Du sensible donc mais au détriment du reste, du recul et d’une certaine relativité. Au final, on a presque l’impression d’un contre-temps : en se livrant de la sorte, l’auteur semble vouloir se plier à un exercice jadis exécré, celui de se livrer, de s’ouvrir, figure imposée du personnage publique en l’occurrence. L’auteur se heurte du coup à un double-effet : celui des reproches (pourquoi maintenant ?) et celui du supposé calcul (dans quel but ?). On pourrait y ajouter un soupçon d'impulsivité, tellement on a l’impression que l’ouvrage aurait nécessité un peu plus de "maturation" histoire de nourrir un peu plus le sujet et se défaire de futurs procès en aigreur et revanche. Cette spontanéité soudaine est rédhibitoire tant l’auteur revendiquait, autrefois, ce détachement et cette volonté de ne pas céder à l’immédiateté. Elle est d’autant plus discriminante que la presse comme l’opinion publique s’est chargée auparavant de cataloguer le personnage comme briseuse de ménage, hautaine et imbue d’elle-même. Plus que de vérité et d’analyse, l’ouvrage tend à l’entreprise de réhabilitation d’un monument en péril.
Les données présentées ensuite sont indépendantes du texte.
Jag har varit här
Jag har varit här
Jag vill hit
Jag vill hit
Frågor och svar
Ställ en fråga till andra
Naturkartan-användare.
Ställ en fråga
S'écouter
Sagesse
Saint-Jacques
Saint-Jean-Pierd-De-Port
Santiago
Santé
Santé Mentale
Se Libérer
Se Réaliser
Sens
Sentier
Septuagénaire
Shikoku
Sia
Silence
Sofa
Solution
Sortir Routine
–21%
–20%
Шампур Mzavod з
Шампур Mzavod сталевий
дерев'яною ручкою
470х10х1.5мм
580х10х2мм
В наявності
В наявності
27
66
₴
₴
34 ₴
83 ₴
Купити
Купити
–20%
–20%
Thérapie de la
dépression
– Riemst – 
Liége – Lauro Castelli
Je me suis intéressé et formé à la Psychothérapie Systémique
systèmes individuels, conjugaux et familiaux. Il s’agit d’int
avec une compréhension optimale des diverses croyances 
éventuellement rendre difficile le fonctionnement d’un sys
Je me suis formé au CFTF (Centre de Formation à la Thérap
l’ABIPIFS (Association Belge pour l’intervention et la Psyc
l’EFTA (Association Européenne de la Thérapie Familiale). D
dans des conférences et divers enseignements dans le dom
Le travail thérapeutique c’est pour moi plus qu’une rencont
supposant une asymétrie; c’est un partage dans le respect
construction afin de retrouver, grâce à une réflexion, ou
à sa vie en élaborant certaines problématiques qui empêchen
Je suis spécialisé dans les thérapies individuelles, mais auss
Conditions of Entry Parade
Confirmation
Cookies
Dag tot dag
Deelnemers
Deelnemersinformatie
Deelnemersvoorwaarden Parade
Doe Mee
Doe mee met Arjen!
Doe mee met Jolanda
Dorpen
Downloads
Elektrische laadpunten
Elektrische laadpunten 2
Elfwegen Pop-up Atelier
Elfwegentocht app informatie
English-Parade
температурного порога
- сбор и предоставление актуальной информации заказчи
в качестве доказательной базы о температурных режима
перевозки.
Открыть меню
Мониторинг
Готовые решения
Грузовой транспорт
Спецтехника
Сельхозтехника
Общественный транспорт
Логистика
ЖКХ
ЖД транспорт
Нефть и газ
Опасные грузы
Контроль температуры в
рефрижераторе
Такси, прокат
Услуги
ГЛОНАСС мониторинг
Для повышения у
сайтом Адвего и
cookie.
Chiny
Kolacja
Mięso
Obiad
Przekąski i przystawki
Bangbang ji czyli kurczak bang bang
Du coup, tout cela paraît préjudiciable dans la mesure où c’est effectivement plus l’addition d’anecdotes qui l’emporte dans cet ouvrage. Censé "raconter" l'histoire peu commune en politique, d'un homme qui, pour parvenir à ses fins, aura conjugué vie (extra-)conjugale et destinée politique, le livre se perd dans l'intime voire le superficiel plus que dans la narration (argumentée et objective) de faits avérés. Et cette brèche, la presse aura su l’exploiter en allant à l’essentiel (quitte à ramener l'ouvrage aux simples expressions de "sans-dents"), en l’occurrence en "isolant" les expressions qui illustrent un peu plus que l’on a affaire à un homme, un animal politique et donc à son cortège de calculs, d’ajustements intéressés et de déconnexion croissante avec ceux qu’il prétend représenter.
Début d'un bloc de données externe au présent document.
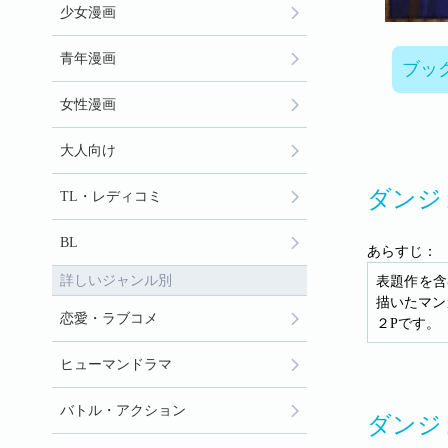
少女漫画
青年漫画
ブッ
女性漫画
大人向け
ダンジ
TL・レディコミ
BL
あらすじ：
詳しいジャンル別
表題作を含
描いたマン
恋愛・ラブコメ
２Pです。
ヒューマンドラマ
バトル・アクション
ダンジ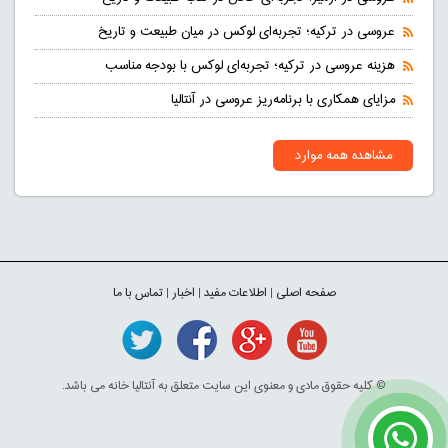
عروسی در ترکیه؛ تجربه‌ای لوکس در میان طبیعت و تاریخ
هزینه عروسی در ترکیه؛ تجربه‌ای لوکس با بودجه مناسب
مزایای همکاری با برنامه‌ریز عروسی در آنتالیا
مشاهده همه موارد
صفحه اصلی
|
اطلاعات مفید
|
اخبار
|
تماس با ما
© کلیه حقوق مادی و معنوی این سایت متعلق به آنتالیا خانه می باشد.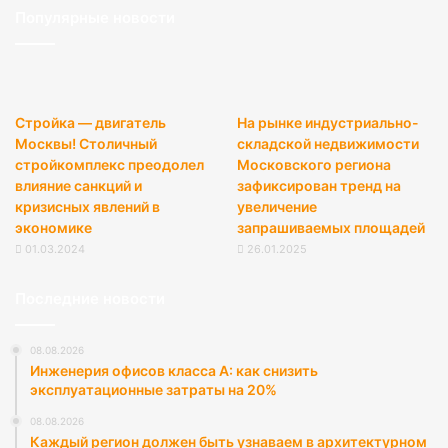
Популярные новости
Стройка — двигатель
На рынке индустриально-
Москвы! Столичный
складской недвижимости
стройкомплекс преодолел
Московского региона
влияние санкций и
зафиксирован тренд на
кризисных явлений в
увеличение
экономике
запрашиваемых площадей
01.03.2024
26.01.2025
Последние новости
08.08.2026
Инженерия офисов класса А: как снизить
эксплуатационные затраты на 20%
08.08.2026
Каждый регион должен быть узнаваем в архитектурном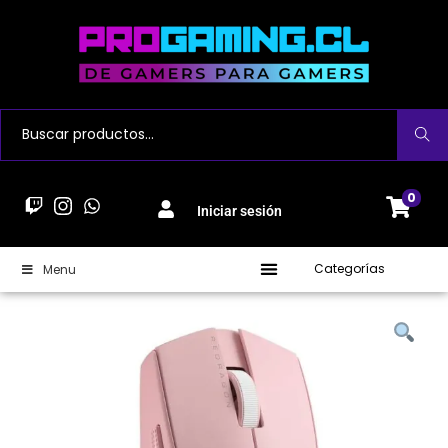
Buscar
0
Iniciar sesión
Categorías
Menu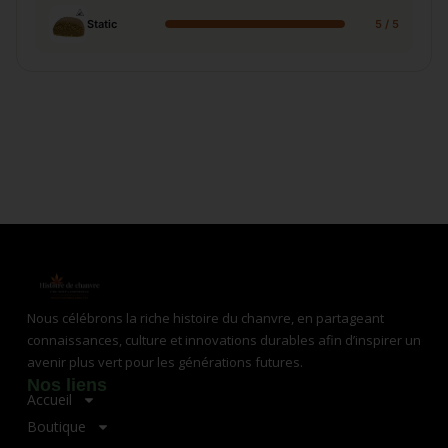
Static
5 / 5
Nous célébrons la riche histoire du chanvre, en partageant
connaissances, culture et innovations durables afin d’inspirer un
avenir plus vert pour les générations futures.
Nos liens
Accueil
Boutique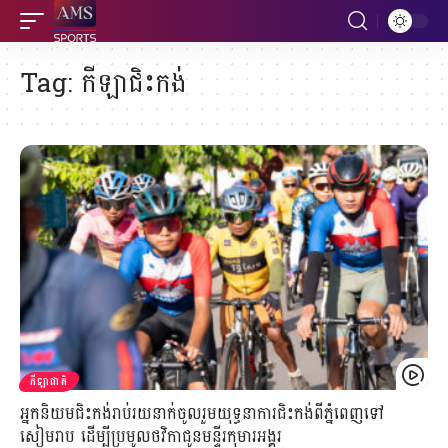
Tag:
កីឡាជិះកង់
កីឡាជាតិ
អ្នកនិយមជិះកង់រាប់រយនាក់ចូលរួមយុទ្ធនាការជិះកង់ពីភ្នំពេញទៅ
សៀមរាប ដើម្បីប្រមូលថវិកាជូនមន្ទីរកុមារអង្គរ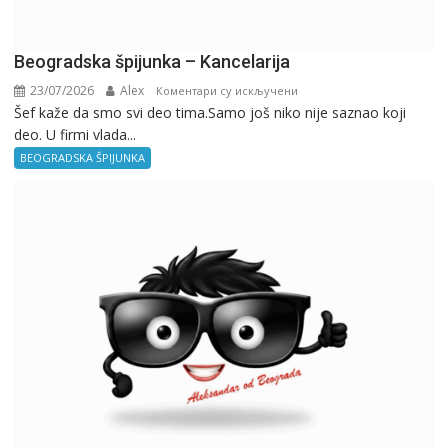
Beogradska špijunka – Kancelarija
23/07/2026
Alex
на
Коментари су искључени
Šef kaže da smo svi deo tima.Samo još niko nije saznao koji
Beogradska
deo. U firmi vlada...
špijunka
–
BEOGRADSKA ŠPIJUNKA
Kancelarija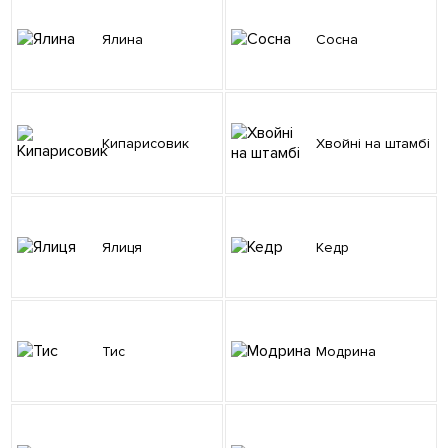
Ялина
Сосна
Кипарисовик
Хвойні на штамбі
Ялиця
Кедр
Тис
Модрина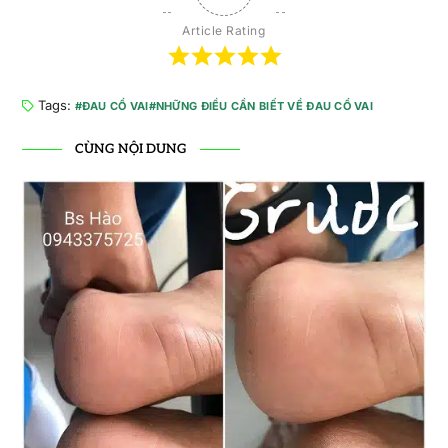
Article Rating
Tags:
ĐAU CỔ VAI
NHỮNG ĐIỀU CẦN BIẾT VỀ ĐAU CỔ VAI
CÙNG NỘI DUNG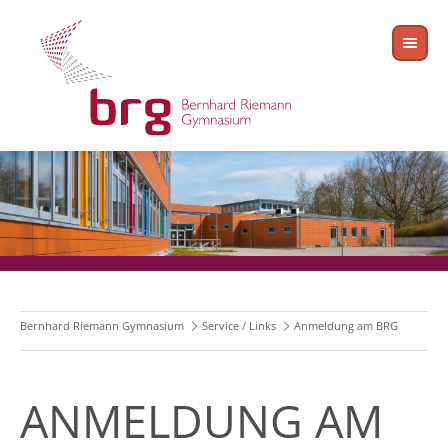
Bernhard Riemann Gymnasium
Service / Links
Anmeldung am BRG
ANMELDUNG AM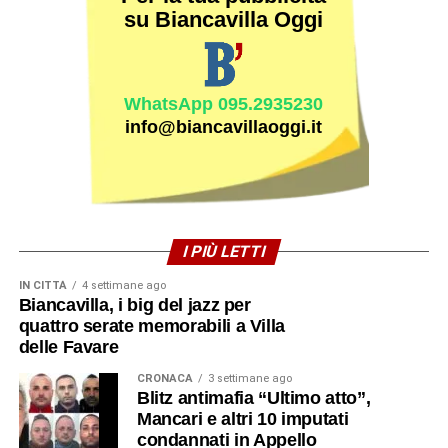
su Biancavilla Oggi
WhatsApp 095.2935230
info@biancavillaoggi.it
I PIÙ LETTI
IN CITTÀ
4 settimane ago
Biancavilla, i big del jazz per
quattro serate memorabili a Villa
delle Favare
CRONACA
3 settimane ago
Blitz antimafia “Ultimo atto”,
Mancari e altri 10 imputati
condannati in Appello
Raccourcis, certes, mais comme un résumé du rapport entre l’auteur et la presse : des non-dits, des malentendus, des silences, termes incompatibles avec le caractère instantané et justifié de la presse aujourd’hui. En somme, quand bien même le silence devait s’imposer selon l’auteur, on se chargeait pour elle de répondre. Triste donc de constater que cette réponse nourrisse autant ceux qui l’ont cloué au pilori au détriment de propos plus nuancés, moins "à fleur de peau" et donc plus à même de ne pas être repris par la presse pour la condamner un peu plus. Les derniers développements autour du montant que Valérie Trierweiler devrait toucher suite à la vente de cet ouvrage vont dans ce sens: croyant pouvoir prendre à contre-pied une opinion (médiatique, publique) défavorable, voire clore cette longue ère faite d'acharnement et rumeurs, l'auteur provoquera de plus vives condamnations de personnes qui auront pourtant participées à la bonne vente de "Merci pour ce moment"...en en assurant une promotion continue (articles, interviews, reprise, reportage...). Et de comprendre le caractère à double-tranchant du principe des "bonnes feuilles": loin d'être un digest ou un point d'entrée pour l'ouvrage, il aura été une source intarissable d'approximations, d'emballements et de dires quand bien même il assurait la fonction de publicité pour le dit ouvrage. Succès commercial mais pas pour autant de "réconciliation" entre l'auteur et ses éventuels lecteurs. La qualité de l'ouvrage ne participera sûrement pas à cette entreprise.